Poster
Adversarial Exploitation of Data Diversity Improves Visual Localization
Sihang Li · Siqi Tan · Bowen Chang · Jing Zhang · Chen Feng · Yiming Li
Visual localization, which estimates a camera's pose within a known scene, is a fundamental capability for autonomous systems. While absolute pose regression (APR) methods have shown promise for efficient inference, they often struggle with generalization. Recent approaches attempt to address this through data augmentation with varied viewpoints, yet they overlook a critical factor: appearance diversity.In this work, we identify appearance variation as the key to robust localization. Specifically, we first lift real 2D images into 3D Gaussian Splats with varying appearance and deblurring capabilities, enabling the synthesis of diverse training data that varies not just in poses but also in environmental conditions such as lighting and weather.

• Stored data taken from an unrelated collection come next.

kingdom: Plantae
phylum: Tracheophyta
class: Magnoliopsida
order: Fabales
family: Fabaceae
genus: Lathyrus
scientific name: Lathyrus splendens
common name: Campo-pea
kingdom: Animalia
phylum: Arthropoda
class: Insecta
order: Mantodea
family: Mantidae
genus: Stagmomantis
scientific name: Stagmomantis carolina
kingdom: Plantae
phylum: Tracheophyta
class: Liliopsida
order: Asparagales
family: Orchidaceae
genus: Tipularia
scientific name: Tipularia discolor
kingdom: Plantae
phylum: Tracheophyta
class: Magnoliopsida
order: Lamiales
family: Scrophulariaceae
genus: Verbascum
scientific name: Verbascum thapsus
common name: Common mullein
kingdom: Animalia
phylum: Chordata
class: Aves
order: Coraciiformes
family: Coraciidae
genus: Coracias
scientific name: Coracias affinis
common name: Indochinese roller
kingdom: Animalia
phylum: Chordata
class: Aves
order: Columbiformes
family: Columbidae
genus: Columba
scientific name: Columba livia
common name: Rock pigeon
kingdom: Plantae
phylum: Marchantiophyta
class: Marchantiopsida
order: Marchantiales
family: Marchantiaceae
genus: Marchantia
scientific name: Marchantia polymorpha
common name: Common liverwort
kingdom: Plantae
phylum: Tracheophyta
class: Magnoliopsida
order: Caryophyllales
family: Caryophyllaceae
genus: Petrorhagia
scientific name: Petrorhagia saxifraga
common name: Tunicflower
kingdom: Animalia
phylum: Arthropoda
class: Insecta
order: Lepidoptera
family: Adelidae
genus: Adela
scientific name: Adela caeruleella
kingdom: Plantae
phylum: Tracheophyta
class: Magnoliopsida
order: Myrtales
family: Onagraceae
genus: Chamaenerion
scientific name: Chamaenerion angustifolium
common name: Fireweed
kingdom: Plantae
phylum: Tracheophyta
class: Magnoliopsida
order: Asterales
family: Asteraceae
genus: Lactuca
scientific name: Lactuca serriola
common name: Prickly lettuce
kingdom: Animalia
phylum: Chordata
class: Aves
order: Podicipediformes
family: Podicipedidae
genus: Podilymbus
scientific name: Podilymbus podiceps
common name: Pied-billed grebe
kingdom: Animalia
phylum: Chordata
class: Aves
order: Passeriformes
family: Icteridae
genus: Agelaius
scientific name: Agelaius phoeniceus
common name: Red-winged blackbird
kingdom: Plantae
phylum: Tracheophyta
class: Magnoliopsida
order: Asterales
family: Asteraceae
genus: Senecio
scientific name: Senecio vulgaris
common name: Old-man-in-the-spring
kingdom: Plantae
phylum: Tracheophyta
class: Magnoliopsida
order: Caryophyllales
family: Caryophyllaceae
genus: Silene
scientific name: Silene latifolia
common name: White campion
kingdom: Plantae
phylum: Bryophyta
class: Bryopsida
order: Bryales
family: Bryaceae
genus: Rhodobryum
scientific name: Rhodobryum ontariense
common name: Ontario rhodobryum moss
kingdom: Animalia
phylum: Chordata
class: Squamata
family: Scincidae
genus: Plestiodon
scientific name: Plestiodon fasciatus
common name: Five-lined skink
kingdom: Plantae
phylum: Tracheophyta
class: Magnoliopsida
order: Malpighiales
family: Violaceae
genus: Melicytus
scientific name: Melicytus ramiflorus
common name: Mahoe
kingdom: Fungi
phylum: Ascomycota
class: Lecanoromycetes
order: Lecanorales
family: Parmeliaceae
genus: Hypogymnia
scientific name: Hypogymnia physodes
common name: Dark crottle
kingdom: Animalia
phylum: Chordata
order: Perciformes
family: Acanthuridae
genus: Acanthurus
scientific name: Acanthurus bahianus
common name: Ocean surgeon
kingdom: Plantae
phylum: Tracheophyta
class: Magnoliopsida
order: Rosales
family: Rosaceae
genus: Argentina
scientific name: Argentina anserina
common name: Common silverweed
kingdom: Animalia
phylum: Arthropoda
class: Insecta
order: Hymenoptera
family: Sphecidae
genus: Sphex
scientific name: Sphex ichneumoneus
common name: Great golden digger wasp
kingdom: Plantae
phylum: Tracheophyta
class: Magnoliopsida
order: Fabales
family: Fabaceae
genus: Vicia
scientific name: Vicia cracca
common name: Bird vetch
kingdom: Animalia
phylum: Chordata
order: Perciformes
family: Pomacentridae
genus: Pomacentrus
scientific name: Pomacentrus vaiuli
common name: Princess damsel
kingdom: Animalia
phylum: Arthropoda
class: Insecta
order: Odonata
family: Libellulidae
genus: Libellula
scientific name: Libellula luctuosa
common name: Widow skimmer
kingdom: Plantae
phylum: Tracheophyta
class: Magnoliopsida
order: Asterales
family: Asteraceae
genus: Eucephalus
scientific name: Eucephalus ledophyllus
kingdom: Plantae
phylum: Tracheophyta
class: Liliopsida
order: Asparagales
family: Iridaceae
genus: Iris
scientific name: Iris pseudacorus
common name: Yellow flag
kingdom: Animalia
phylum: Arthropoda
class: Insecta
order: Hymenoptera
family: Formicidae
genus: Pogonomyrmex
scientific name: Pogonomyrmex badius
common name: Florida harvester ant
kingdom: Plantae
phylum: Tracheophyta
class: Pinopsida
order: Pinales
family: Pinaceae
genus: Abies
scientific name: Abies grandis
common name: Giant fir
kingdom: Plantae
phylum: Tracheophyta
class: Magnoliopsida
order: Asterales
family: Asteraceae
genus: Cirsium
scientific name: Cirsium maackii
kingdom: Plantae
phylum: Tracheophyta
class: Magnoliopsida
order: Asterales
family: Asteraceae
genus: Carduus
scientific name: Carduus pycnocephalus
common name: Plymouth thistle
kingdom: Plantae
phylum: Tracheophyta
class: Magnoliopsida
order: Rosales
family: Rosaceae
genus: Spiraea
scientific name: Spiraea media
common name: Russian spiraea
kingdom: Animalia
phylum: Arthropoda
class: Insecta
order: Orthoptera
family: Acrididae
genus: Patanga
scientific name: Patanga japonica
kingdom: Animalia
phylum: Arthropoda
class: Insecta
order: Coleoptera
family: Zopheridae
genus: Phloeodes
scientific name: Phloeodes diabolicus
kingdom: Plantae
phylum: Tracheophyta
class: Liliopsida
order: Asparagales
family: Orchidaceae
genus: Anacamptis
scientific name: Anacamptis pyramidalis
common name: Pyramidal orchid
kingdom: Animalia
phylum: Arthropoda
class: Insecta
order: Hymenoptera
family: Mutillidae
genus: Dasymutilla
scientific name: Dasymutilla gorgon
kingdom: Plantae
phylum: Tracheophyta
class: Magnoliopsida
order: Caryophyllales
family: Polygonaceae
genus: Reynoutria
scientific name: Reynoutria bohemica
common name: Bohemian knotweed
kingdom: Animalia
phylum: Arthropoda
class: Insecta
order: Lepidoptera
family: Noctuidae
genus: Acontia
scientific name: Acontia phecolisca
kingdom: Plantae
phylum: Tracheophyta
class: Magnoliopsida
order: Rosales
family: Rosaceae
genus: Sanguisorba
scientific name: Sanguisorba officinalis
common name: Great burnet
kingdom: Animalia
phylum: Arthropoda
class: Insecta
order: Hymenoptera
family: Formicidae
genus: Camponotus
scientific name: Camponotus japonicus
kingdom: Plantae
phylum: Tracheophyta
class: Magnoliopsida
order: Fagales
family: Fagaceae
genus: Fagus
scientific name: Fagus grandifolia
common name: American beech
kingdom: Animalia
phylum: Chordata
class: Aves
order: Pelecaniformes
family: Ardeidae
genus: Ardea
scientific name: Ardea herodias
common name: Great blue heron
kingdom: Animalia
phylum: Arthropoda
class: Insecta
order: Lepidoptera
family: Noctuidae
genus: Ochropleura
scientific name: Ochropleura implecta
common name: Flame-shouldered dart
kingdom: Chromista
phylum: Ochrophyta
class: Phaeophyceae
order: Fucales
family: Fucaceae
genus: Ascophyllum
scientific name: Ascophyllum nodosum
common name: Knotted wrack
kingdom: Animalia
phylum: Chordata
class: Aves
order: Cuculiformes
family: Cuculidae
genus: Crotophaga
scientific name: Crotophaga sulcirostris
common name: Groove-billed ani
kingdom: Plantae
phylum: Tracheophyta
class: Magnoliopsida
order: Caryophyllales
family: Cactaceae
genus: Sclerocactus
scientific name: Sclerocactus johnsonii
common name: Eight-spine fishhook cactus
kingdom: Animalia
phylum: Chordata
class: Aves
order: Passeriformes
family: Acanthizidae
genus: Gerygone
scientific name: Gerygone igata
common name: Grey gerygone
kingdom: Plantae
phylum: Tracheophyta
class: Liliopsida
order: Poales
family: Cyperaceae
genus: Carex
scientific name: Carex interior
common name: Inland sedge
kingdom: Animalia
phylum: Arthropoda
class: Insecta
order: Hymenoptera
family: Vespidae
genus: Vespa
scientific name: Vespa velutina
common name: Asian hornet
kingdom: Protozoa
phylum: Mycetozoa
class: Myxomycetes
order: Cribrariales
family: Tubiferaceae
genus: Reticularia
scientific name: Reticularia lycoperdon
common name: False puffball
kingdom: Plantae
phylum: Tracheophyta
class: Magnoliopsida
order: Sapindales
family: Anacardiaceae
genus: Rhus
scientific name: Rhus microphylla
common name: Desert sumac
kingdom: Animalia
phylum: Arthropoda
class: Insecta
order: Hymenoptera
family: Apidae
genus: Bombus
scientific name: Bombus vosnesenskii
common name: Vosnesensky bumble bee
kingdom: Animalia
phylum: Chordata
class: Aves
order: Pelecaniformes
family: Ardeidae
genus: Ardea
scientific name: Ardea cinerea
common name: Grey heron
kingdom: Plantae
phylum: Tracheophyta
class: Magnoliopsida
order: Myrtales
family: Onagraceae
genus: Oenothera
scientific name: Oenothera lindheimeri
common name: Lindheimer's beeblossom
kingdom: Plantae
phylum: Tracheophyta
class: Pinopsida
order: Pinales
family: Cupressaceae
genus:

To fully unleash the potential of the appearance-diverse data, we build a two-branch joint training pipeline with an adversarial discriminator to bridge the syn-to-real gap.Extensive experiments demonstrate that our approach significantly outperforms state-of-the-art methods, reducing translation and rotation errors by 50% and 22% on indoor datasets, and 37% and 42% on outdoor datasets. Most notably, our method shows remarkable robustness in dynamic driving scenarios under varying weather conditions and in day-to-night scenarios, where previous APR methods fail.